Exercise set:
a - In the email about btrfs degraded mounts, what causes btrfs to fall back to the SINGLE profile?
b - List every shell command shown after a "#" prompt in the email about btrfs degraded mounts, in the order they appear.
c - Write the next part of the email about btrfs degraded mounts, picking up after its last line.

Source document:
┄┄┄┄┄┄┄┄┄┄┄┄┄┄┄┄┄┄┄┄

On Tue, Nov 19, 2019 at 07:32:26AM +0800, Qu Wenruo wrote:
> 
> 
> On 2019/11/19 上午4:18, David Sterba wrote:
> > On Thu, Nov 07, 2019 at 02:27:07PM +0800, Qu Wenruo wrote:
> >> This patchset will make btrfs degraded mount more intelligent and
> >> provide more consistent profile keeping function.
> >>
> >> One of the most problematic aspect of degraded mount is, btrfs may
> >> create unwanted profiles.
> >>
> >>  # mkfs.btrfs -f /dev/test/scratch[12] -m raid1 -d raid1
> >>  # wipefs -fa /dev/test/scratch2
> >>  # mount -o degraded /dev/test/scratch1 /mnt/btrfs
> >>  # fallocate -l 1G /mnt/btrfs/foobar
> >>  # btrfs ins dump-tree -t chunk /dev/test/scratch1
> >>         item 7 key (FIRST_CHUNK_TREE CHUNK_ITEM 1674575872) itemoff 15511 itemsize 80
> >>                 length 536870912 owner 2 stripe_len 65536 type DATA
> >>  New data chunk will fallback to SINGLE or DUP.
> >>
> >>
> >> The cause is pretty simple, when mounted degraded, missing devices can't
> >> be used for chunk allocation.
> >> Thus btrfs has to fall back to SINGLE profile.
> >>
> >> This patchset will make btrfs to consider missing devices as last resort if
> >> current rw devices can't fulfil the profile request.

┄┄┄┄┄┄┄┄┄┄┄┄┄┄┄┄┄┄┄┄

Stored data:
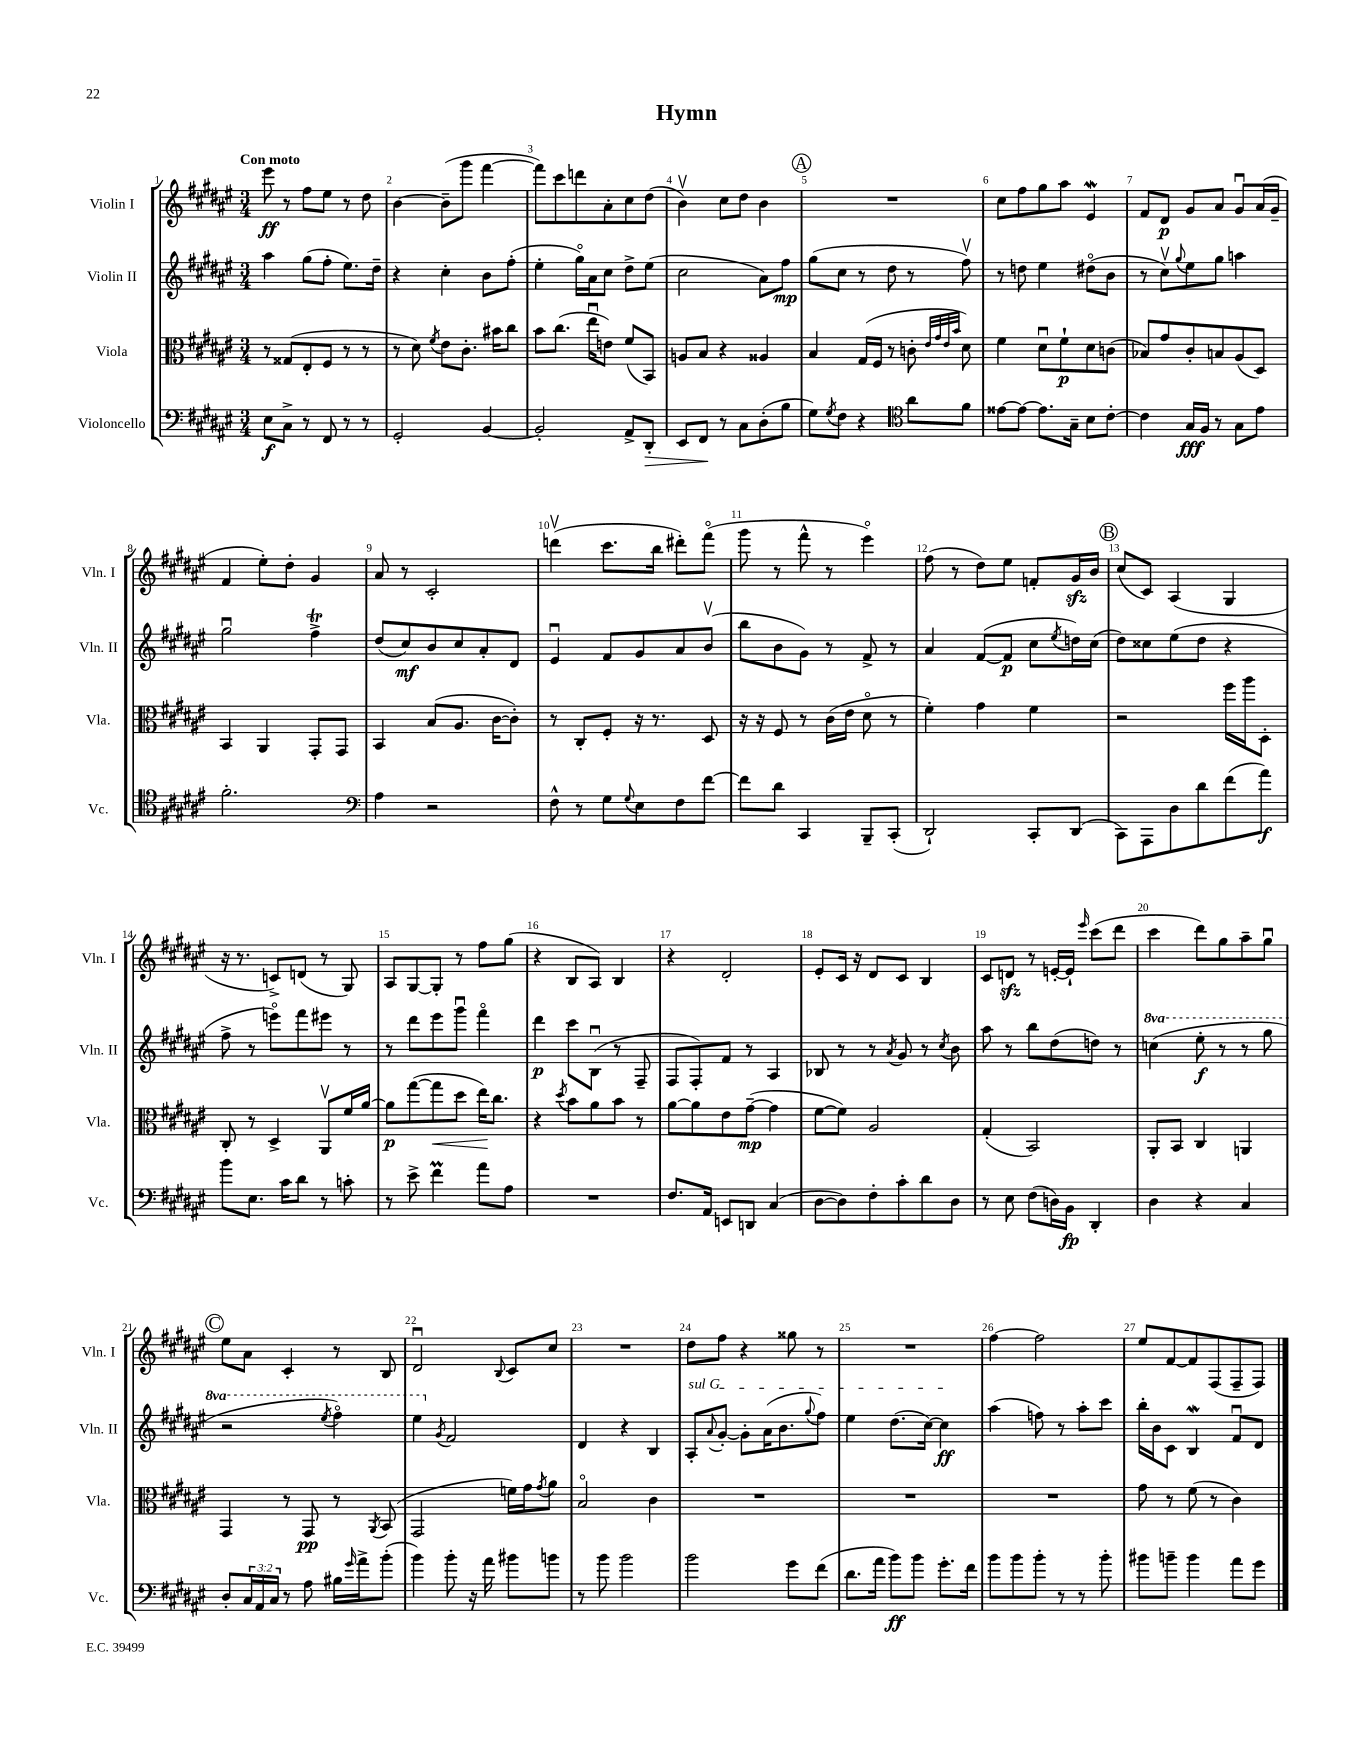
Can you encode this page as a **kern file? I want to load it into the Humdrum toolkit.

┄┄┄┄┄┄┄┄┄┄┄┄┄┄┄┄┄┄┄┄

Answers in order:
a - When btrfs is mounted degraded, missing devices can't be used for chunk allocation.

b -
1. mkfs.btrfs -f /dev/test/scratch[12] -m raid1 -d raid1
2. wipefs -fa /dev/test/scratch2
3. mount -o degraded /dev/test/scratch1 /mnt/btrfs
4. fallocate -l 1G /mnt/btrfs/foobar
5. btrfs ins dump-tree -t chunk /dev/test/scratch1

c -
> >>
> >> This should provide a good balance between considering all missing
> >> device as RW and completely ruling out missing devices (current mainline
> >> behavior).
> > 
> > Thanks. This is going to change the behaviour with a missing device, so
> > the question is if we should make this configurable first and then
> > switch the default.
> 
> Configurable then switch makes sense for most cases, but for this
> degraded chunk case, IIRC the new behavior is superior in all cases.
> 
> For 2 devices RAID1 with one missing device (the main concern), old
> behavior will create SINGLE/DUP chunk, which has no tolerance for extra
> missing devices.
> 
> The new behavior will create degraded RAID1, which still lacks tolerance
> for extra missing devices.
> 
> The difference is, for degraded chunk, if we have the device back, and
> do proper scrub, then we're completely back to proper RAID1.
> No need to do extra balance/convert, only scrub is needed.

I think you meant to say "replace" instead of "scrub" above.

> So the new behavior is kinda of a super set of old behavior, using the
> new behavior by default should not cause extra concern.

It sounds OK to me, provided that the missing device is going away
permanently, and a new device replaces it.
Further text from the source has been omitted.